Detto, fatto. Al Lugano riesce il quarto esercizio in power-play. Questa volta con Raphael Herburger, lesto ad approfittare del suggerimento di Boedker. La partita sembra spegnersi, ma improvvisamente si rianima dapprima per la rete di Cody Almond e successivamente per quella di Benjamin Baumgartner, realizzate tra il 44’32’’ e il 47’53’’ da un Losanna che torna a farsi minaccioso dalle parti di Fatton, che immediatamente dopo viene sostituito da Niklas Schlegel. Il Lugano costruisce poco, ma un errore in fase difensiva dei vodesi permette ai bianconeri di segnare l’8-4 con Loic Vedova. Non succede più nulla, Arcobello e compagni tornano in Ticino con la posta piena.

IL TABELLINO

Losanna – Lugano 4-8 (0-2, 2-4, 2-2)

Reti: 10’32’’ Josephs (Herren, in 4c5, esp. Frolik) 0-1.16’36’’ Arcobello (Josephs, in 4c5, esp. Sekac) 0-2. 21’34 Fazzini (Herburger, in 4c5, esp. Frick) 0-3. 24’23’’ Arcobello 0-4. 26’27’’ Kenins (Genazzi) 1-4. 29’06’’ Loeffel (Herren) 1-5. 31’19’’ Emmerton 2-5. 34’47’’ Hudacek (Alatalo) 2-6. 41’26’’ Herburger (Boedker, in 4c5, esp. Douay) 2-7. 44’32’’ Almond 3-7. 47’53’’ Baumgartner (Genazzi) 4-7. 54’46’’ Vedova (Riva) 4-8.

Spettatori: 7.005.

Arbitri: Stricker/Borga (Huguet/Obwegeser).

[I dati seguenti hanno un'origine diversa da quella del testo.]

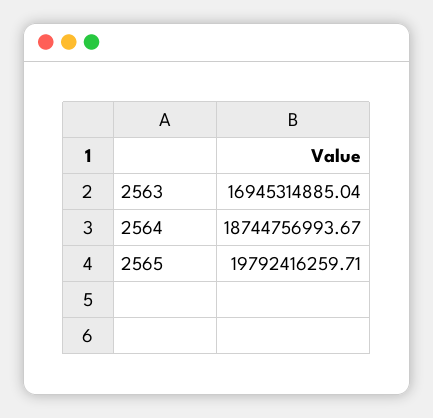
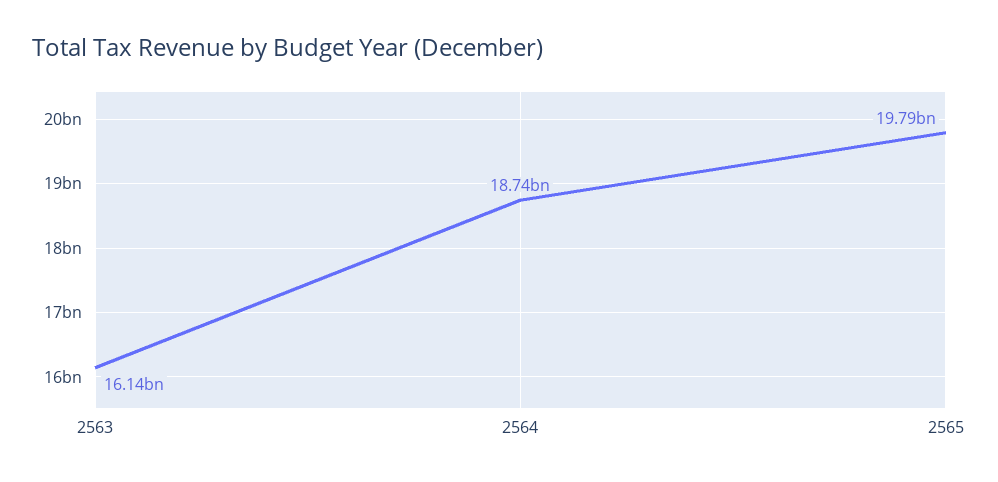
2563: 16945314885.04 -> 16140000000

Penalità: 5x2’ + 1x5’ + p.p. (Douay) c. Losanna; 1x2’ c. Lugano.

Losanna: Boltshauser (24’23’’ Uberti) Glauser, Gernat; Frolik, Emmerton, Sekac; Heldner, Frick; Bertschy, Fuchs, Kenins; Krüger, Genazzi; Maillard, Jäger, Bozon; Holdener; Douay, Baumgartner, Almond.

Lugano: Fatton (47’35’’ Schlegel); Loeffel, Müller; Fazzini, Arcobello, Herren; Alatalo, Riva; Bertaggia, Josephs, Hudacek; Chiesa, Wolf; Morini, Herburger, Boedker; Traber, Guerra; Vedova, Walker, Stoffel.

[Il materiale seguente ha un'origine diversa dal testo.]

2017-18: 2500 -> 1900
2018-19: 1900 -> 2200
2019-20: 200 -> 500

Note: Losanna senza Marti, Riat, Stephan (infortunati) e Barberio (in sovrannumero). Lugano privo di Carr, Türkhauf (infortunati) e Fadani (in sovrannumero).

GLI ALTRI RISULTATI

Berna – ZSC Lions 6-1. Davos – Friburgo 0-2. Langnau – Ajoie 8-2. Zugo – Bienne 4-3. Ambrì Piotta - Ginevra 2-3.

LA CLASSIFICA

1. Friburgo Gottéron 24/51. 2. Davos 24/49. 3. Zug 24/49. 4. Bienne 25/45. 5. Rapperswil-Jona Lakers 25/45. 6. ZSC Lions 21/36. 7. Berna 24/34. 8. Ambrì Piotta 25/32. 9. Lugano 26/32. 10. Losanna 22/30. 11. Ginevra Servette 25/27. 12. SCL Tigers 25/23. 13. Ajoie 24/18.